。
在走廊的欄杆上,在花園的花盆外,在廳房的牆壁上。
到處都能見到一副副描述著主人武勳和征戰榮譽的壁畫。
彷彿千軍萬馬,奔騰不息,又若戰鼓轟鳴,萬箭齊發。
使人置身於肅殺的戰場中,鼻子彷彿都能嗅到來自戰爭的味道。
“蕩寇將軍府邸還真是別緻啊!”曹衝感慨道,比之典軍校尉府邸,這蕩寇將軍府,就更像一座將軍府邸了。
管事回頭道:“這些都是軍中畫師畫上去,不僅有將軍的事蹟,還有幷州的戰事……”
管事一邊介紹,一邊走,漸漸的,曹沖走入了大堂中,而堂上,一位身高近八尺的儒服將軍,背靠著大門站立。
管事對曹衝比了一個請的手勢,就徑直離開了。
呼~
曹衝深吸一口氣,這才對張遼行了一禮。
“白身曹衝,拜見蕩寇將軍!”曹衝直接行了一個長輩跪拜禮,頭也磕在地上,磕得奇響無比。
“曹公子請起!”這下張遼哪敢淡定,連忙上前扶起曹衝。
曹衝抬頭看著張遼,張遼面色儒雅,說不上帥,但卻有一種讓人信服的感覺,尤其是眼上的兩條劍眉,有猶如寶劍出鞘般的鋒利之感。

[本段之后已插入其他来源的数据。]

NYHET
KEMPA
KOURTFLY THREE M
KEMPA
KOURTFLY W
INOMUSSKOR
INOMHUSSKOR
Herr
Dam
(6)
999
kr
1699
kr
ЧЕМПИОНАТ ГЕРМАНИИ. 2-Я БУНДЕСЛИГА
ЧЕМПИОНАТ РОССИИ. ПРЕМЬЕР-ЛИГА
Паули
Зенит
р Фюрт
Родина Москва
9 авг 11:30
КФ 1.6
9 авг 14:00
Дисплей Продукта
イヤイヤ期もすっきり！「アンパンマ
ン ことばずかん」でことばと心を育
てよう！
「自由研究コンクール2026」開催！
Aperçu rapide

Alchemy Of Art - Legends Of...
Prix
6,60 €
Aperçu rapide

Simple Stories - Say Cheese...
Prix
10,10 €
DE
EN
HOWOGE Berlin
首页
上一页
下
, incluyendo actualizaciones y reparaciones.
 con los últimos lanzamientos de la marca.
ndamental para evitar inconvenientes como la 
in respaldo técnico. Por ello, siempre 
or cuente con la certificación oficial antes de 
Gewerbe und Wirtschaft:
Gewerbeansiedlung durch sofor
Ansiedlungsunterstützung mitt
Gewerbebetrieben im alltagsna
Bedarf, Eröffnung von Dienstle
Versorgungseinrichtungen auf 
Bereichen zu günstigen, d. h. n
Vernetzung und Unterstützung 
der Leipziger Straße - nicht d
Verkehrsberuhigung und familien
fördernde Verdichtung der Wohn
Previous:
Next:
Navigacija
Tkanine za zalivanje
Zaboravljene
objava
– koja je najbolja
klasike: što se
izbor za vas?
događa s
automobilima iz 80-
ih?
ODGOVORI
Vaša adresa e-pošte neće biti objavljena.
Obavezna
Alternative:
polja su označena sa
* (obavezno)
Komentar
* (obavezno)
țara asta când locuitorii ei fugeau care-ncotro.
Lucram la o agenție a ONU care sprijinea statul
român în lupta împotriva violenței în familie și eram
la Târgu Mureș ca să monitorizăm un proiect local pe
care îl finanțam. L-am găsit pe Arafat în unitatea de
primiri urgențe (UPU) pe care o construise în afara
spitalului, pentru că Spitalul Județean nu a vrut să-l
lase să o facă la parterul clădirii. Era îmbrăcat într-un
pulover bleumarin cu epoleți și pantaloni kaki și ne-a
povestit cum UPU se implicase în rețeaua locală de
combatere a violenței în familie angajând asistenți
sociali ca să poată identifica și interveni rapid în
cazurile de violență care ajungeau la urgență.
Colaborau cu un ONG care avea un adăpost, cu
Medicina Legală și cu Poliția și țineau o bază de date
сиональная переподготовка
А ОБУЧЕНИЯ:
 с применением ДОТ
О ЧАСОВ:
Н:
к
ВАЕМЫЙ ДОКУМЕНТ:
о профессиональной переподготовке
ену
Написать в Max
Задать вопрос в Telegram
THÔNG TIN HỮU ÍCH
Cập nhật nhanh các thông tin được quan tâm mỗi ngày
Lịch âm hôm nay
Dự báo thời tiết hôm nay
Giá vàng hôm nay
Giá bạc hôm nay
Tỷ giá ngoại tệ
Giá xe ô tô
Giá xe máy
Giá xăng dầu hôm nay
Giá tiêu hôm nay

“還請蕩寇將軍直稱倉舒便好!”張遼臉上露出笑容,一把將曹衝拉了起來。
“倉舒賢侄,那你也不許一口一個蕩寇將軍,呼我本名即可!”
曹衝面色一喜,這種出場方式,有戲!
“文遠叔不知叫倉舒來有何事?”
張遼把曹衝拉起來後,就自顧自的在房中走了起來。
“那周不疑是你帶來的吧?”
曹衝不明白張遼的意思,只好應道:“是!”
“嗯!周不疑是一個挺好的小夥子,就是沒有多少男子氣概……”
曹衝翻了翻白眼,人家一個讀書人,又不打戰,哪來的很多男子氣概。
而且周不疑也算不上陰柔吧?
“不說這些了,你可知我今日獨獨叫你來,所謂何事?”
曹衝眼珠一轉,知道是到了自己表演的時刻了!
張遼為大將,那他叫自己來,是因為利益呢,還是其他的,相比較而言,曹衝感覺張遼沒有求得到自己的地方。
那就很奇怪了!你張遼到底有何事與我來?
“可是父親的意思?”的確,自己本來是不認識張遼的,也沒有什麼交際,有的話,也只能是因為曹操。
張遼不置可否的擺擺手,沒有繼續這個話題,而是說道:“我知周不疑乃倉舒你之智囊,望你好生對待周不疑!”
這下子曹衝更迷惑了,這說周不疑,又是什麼意思?
這下曹衝是真的憋不住了,問道:“文遠叔,您這話何意?”
張遼一笑,說道:“吾之言,便是欲你善待周不疑,善待六娘……”
曹衝頭一痛,媽的,老子最討厭的就是文字遊戲!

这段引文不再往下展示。